See Figure 18.2; Section 1.9.
a. Reactional forces R_{A} and R_{B} acting on the wheels are determined by applying conditions of equilibrium, \sum M_z=0 and \sum F_y=0 , to the free-body diagram shown in the figure with F = 0. Therefore,
\begin{array}{l} R_A=\frac{1}{2}\left\lgroup P \frac{L_1}{L_3}+\frac{1}{2} W_1 \frac{L_1}{L_3}+\frac{1}{4} W_C+W_3+\frac{1}{2} W_5 \right\rgroup \\ R_B=-R_A+\frac{1}{2} P+\frac{1}{2} W_1+W_2+W_3+\frac{1}{2} W_4+\frac{1}{2} W_C+\frac{1}{2} W_5 \end{array} (18.1)
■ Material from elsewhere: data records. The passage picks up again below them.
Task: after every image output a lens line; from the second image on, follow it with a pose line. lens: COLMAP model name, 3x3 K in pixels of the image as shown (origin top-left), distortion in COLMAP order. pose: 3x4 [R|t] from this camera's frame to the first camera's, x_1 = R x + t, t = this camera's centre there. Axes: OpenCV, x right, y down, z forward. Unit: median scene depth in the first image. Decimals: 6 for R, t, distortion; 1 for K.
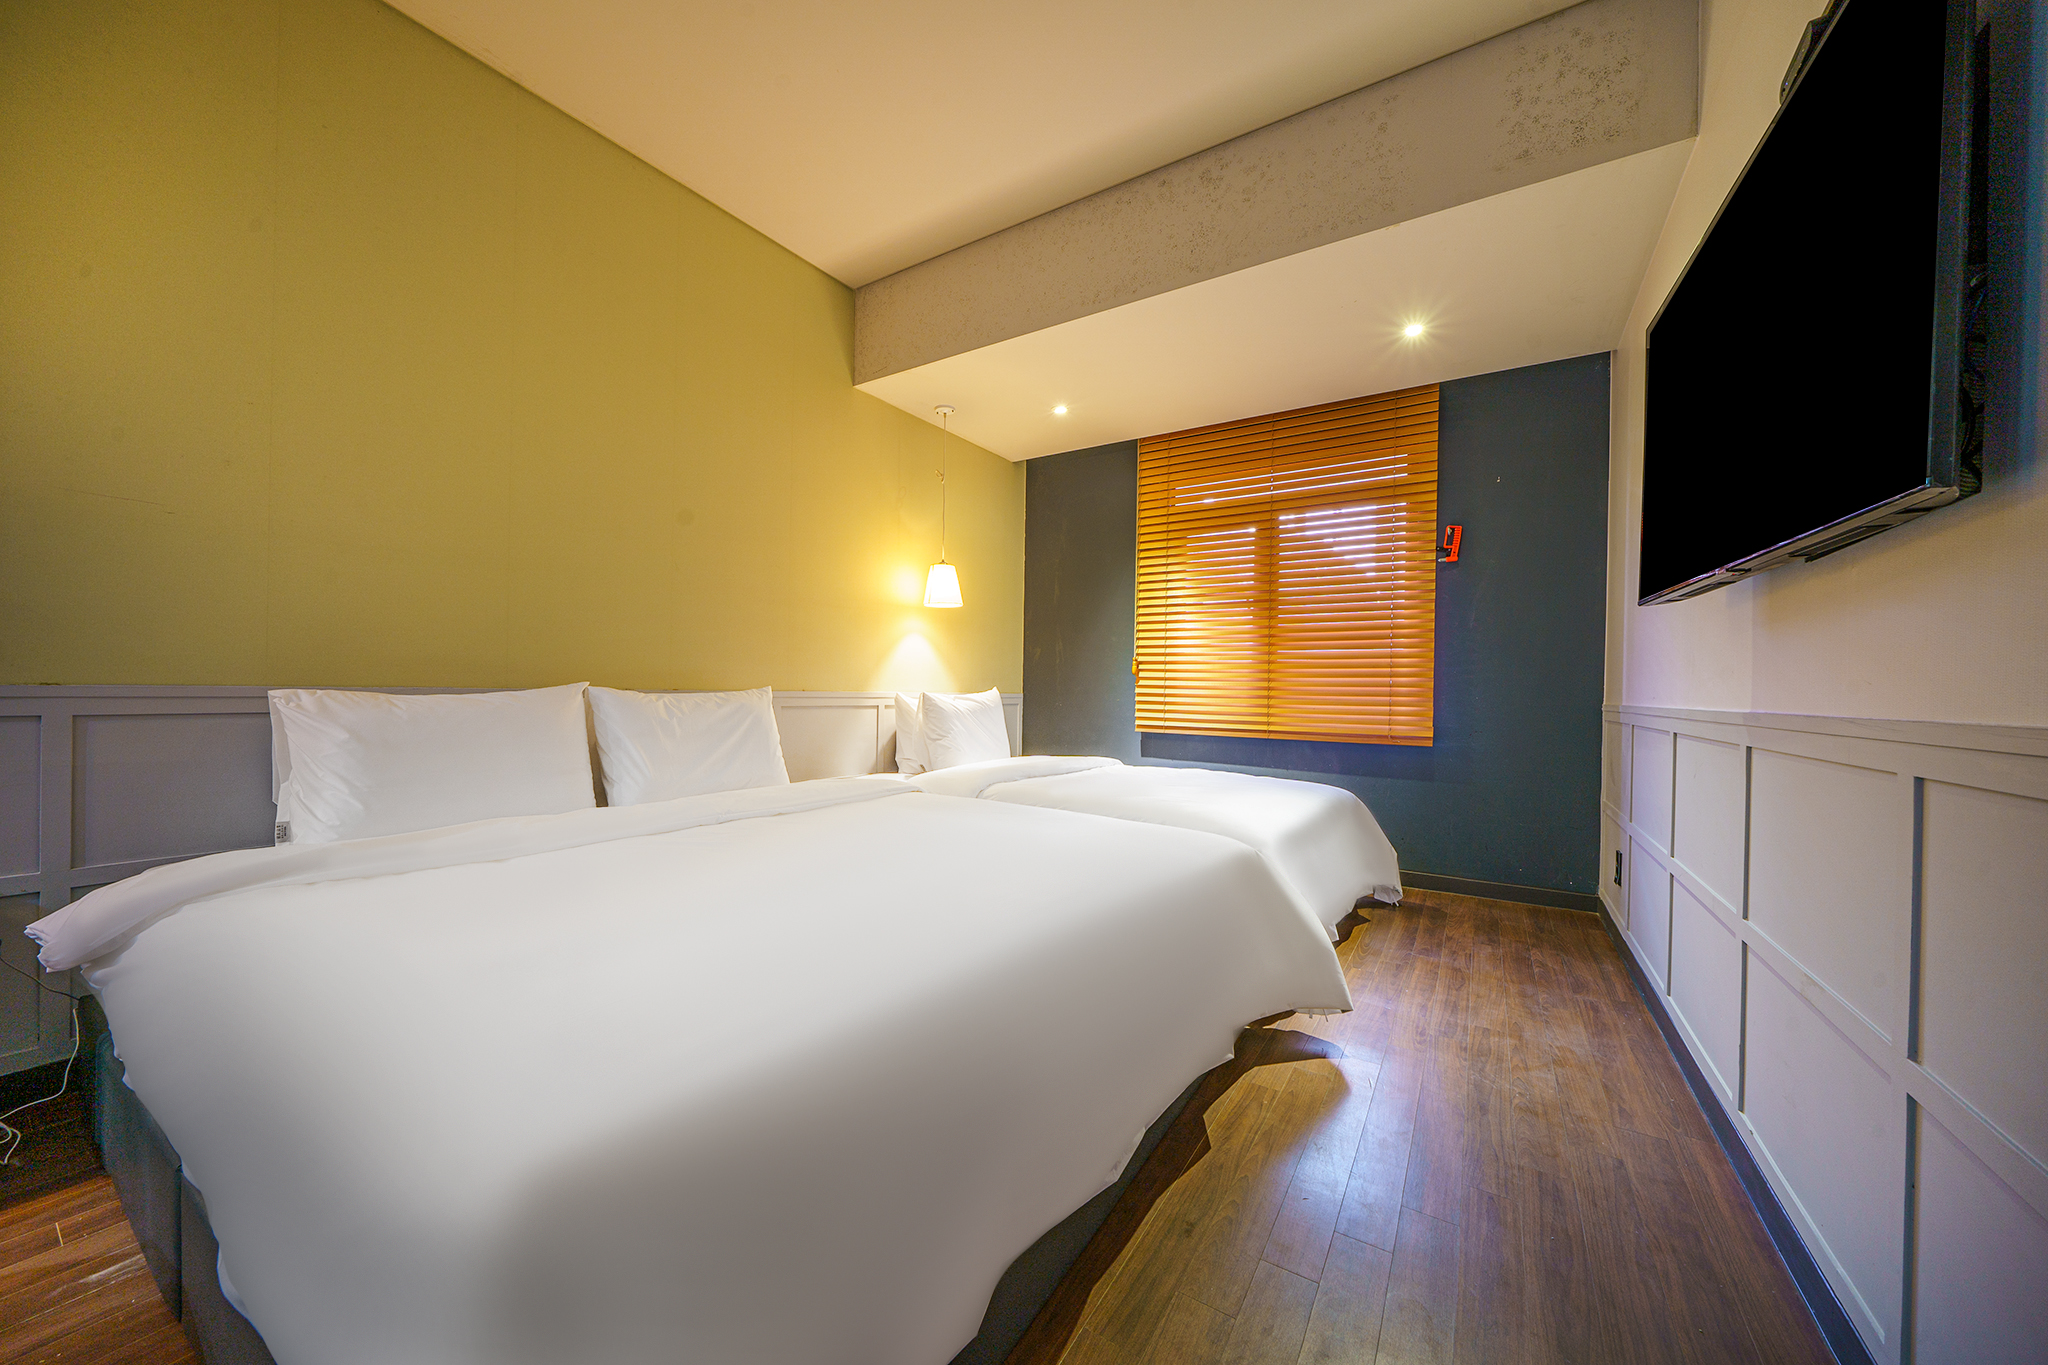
lens RADIAL K [[734.1, 0, 1024.0], [0, 734.1, 682.5], [0, 0, 1]] dist [-0.000519, -0.000065]
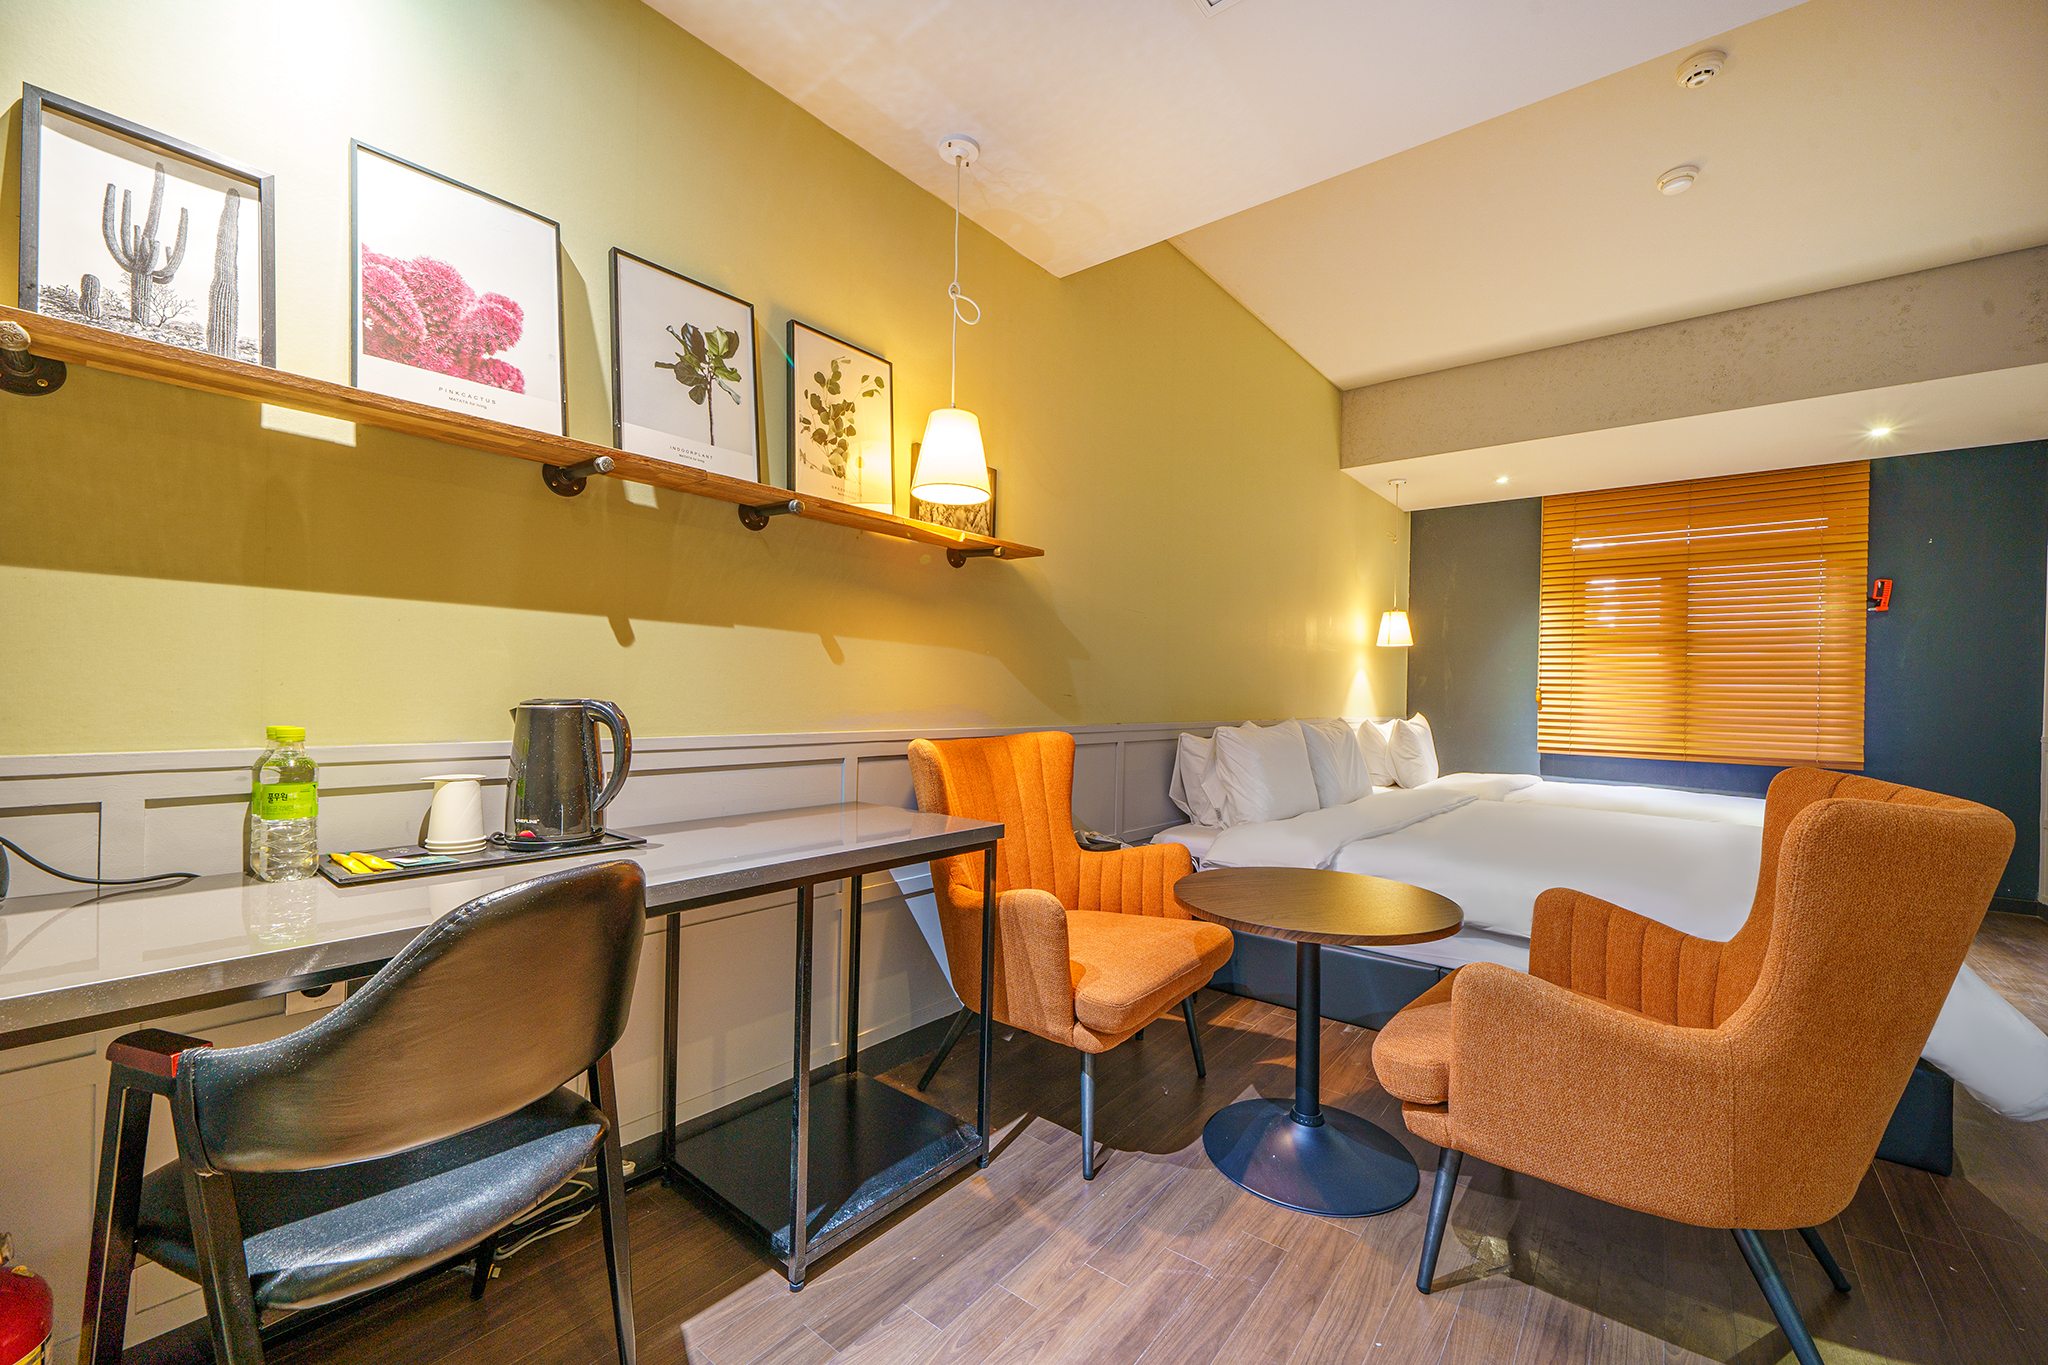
lens RADIAL K [[822.5, 0, 1024.0], [0, 822.5, 682.5], [0, 0, 1]] dist [-0.000062, 0.000099]
pose [[0.993992, 0.005298, -0.109320, -0.611197], [-0.005908, 0.999969, -0.005258, -0.036801], [0.109289, 0.005873, 0.993993, -0.429813]]
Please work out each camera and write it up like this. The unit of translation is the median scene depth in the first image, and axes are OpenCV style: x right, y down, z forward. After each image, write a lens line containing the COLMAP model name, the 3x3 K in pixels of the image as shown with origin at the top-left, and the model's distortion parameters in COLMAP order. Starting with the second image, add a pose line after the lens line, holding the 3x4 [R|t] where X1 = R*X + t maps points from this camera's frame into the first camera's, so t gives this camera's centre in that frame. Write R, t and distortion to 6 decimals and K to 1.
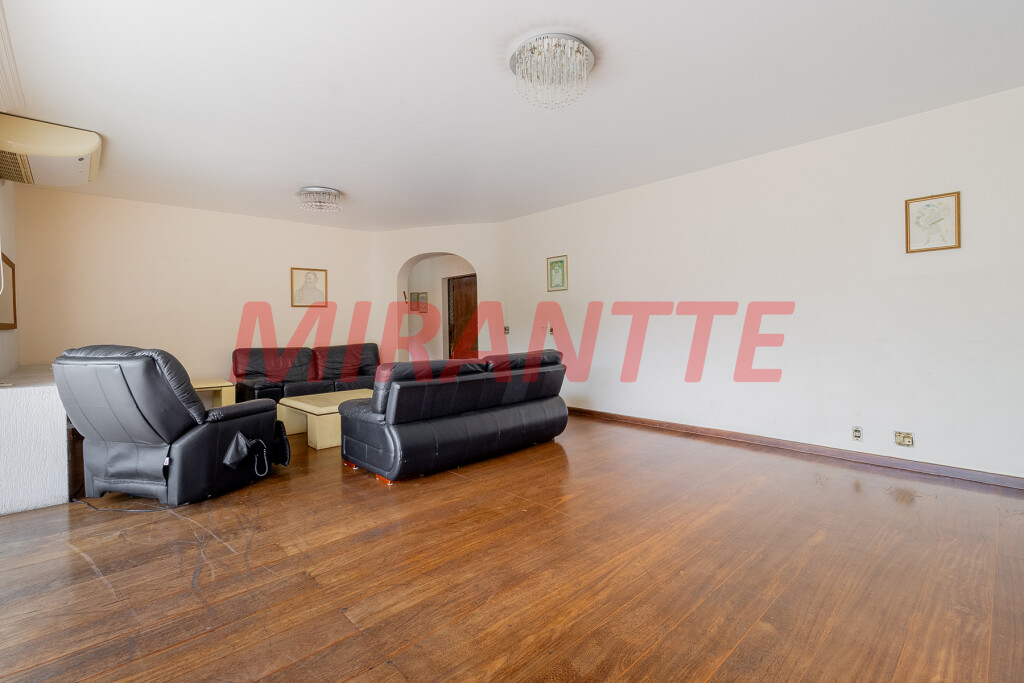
lens RADIAL K [[471.8, 0, 515.9], [0, 471.8, 331.2], [0, 0, 1]] dist [0.000284, 0.000177]
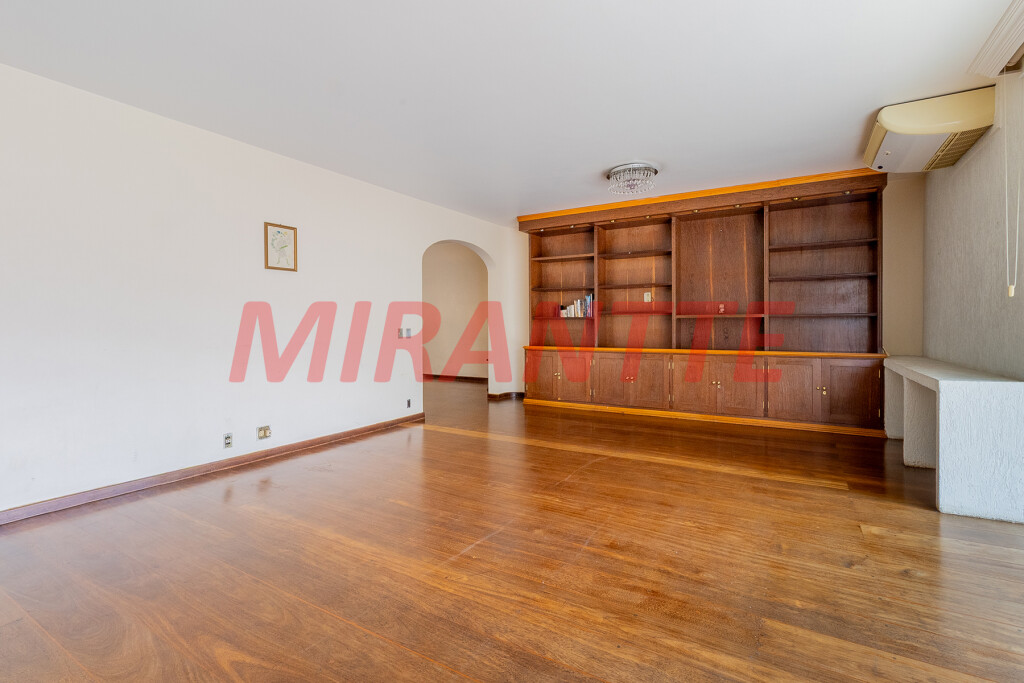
lens RADIAL K [[471.8, 0, 515.9], [0, 471.8, 331.2], [0, 0, 1]] dist [0.000284, 0.000177]
pose [[-0.276114, 0.002024, 0.961123, -0.598300], [0.024258, 0.999694, 0.004863, -0.005971], [-0.960819, 0.024658, -0.276078, 1.006390]]
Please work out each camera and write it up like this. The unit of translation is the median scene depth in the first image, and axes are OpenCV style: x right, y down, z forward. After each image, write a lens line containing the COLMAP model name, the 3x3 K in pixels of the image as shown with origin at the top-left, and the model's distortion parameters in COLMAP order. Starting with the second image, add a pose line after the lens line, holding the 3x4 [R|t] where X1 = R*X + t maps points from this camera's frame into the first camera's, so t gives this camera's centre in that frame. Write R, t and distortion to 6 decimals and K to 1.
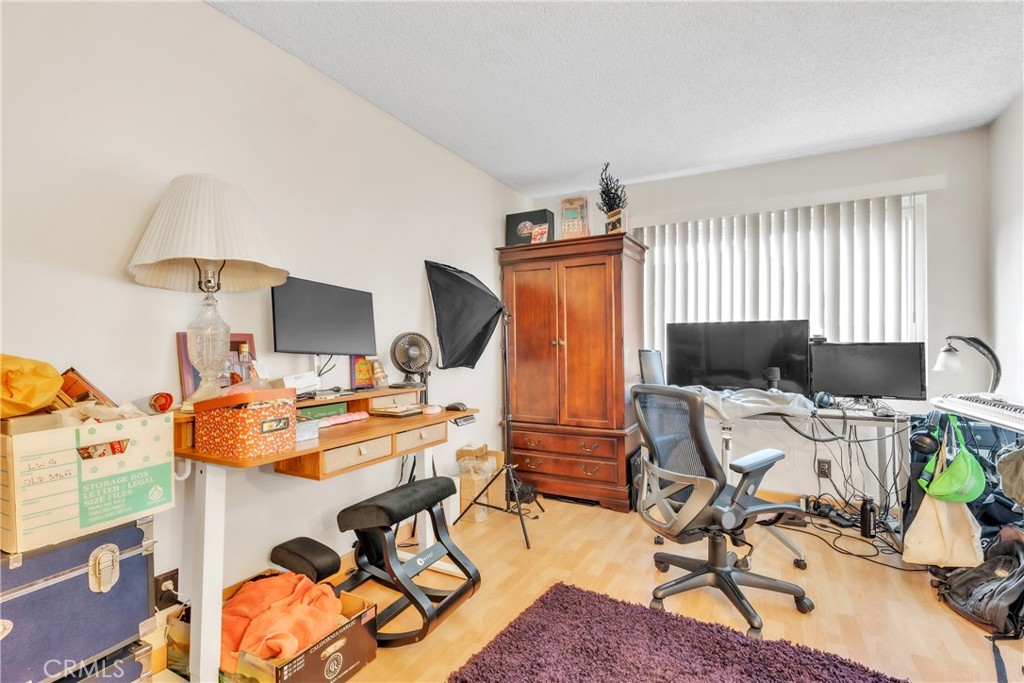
lens RADIAL K [[467.5, 0, 512.0], [0, 467.5, 341.5], [0, 0, 1]] dist [-0.001642, 0.000476]
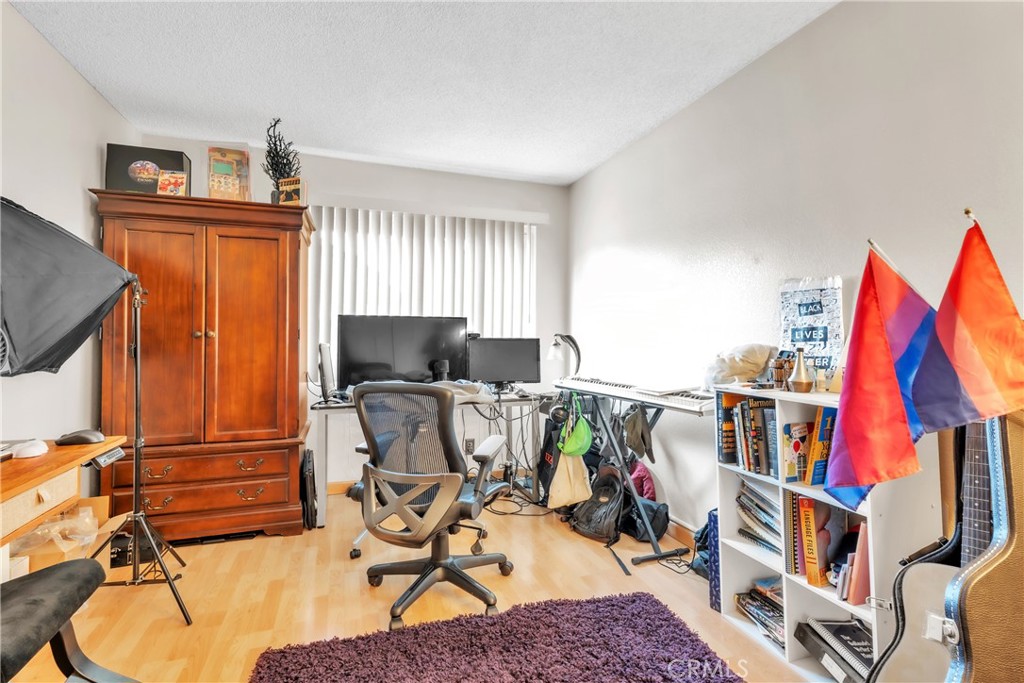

Substitution of the given data into the foregoing results in
R_A=\frac{1}{2}\left[3000(1.5)+\frac{1}{2}(195)(1.5)+\frac{1}{4}(2700)+130+\frac{1}{2}(84.5)\right]=2747 N
R_B=-2747+\frac{1}{2}(3000)+\frac{1}{2}(195)+260+130+\frac{1}{2}(65)+\frac{1}{2}(2700)+\frac{1}{2}(84.5)=665 N
Note that, when the crane is unloaded (P = 0), Equations 18.1 give
R_A=497 N \quad R_B=1415 NComment: Design loads on front and rear wheels are 2747 N and 1415 N, respectively.
b. The factor of safety n_{t} is applied to tipping loads. The \sum M_z=0 condition at point A is
\begin{aligned} n_t\left[P\left(L_1-L_3\right)+F H\right]=& W_1\left(L_3-\frac{1}{2} L_1\right)+2 W_2 L_3+W_4 L_3+\frac{3}{4} W_C L_3 \\ &+\frac{1}{2}\left(2 W_3+W_5\right) L_3 \end{aligned} (18.2)
Introducing the given numerical values,
\begin{aligned} n_t[3000(0.5)+100(1)]=& 195(0.25)+2(260)(1)+65(1)+\frac{3}{4}(2700)(1) \\ &+\frac{1}{2}[2(130)+84.5](1) \end{aligned}
from which n_{t} = 1.77.
Comments: For the preceding forward tipping analysis, the rear wheels are assumed to be locked and the friction is taken to be sufficiently high to prevent sliding. Side-toside tipping may be checked similarly.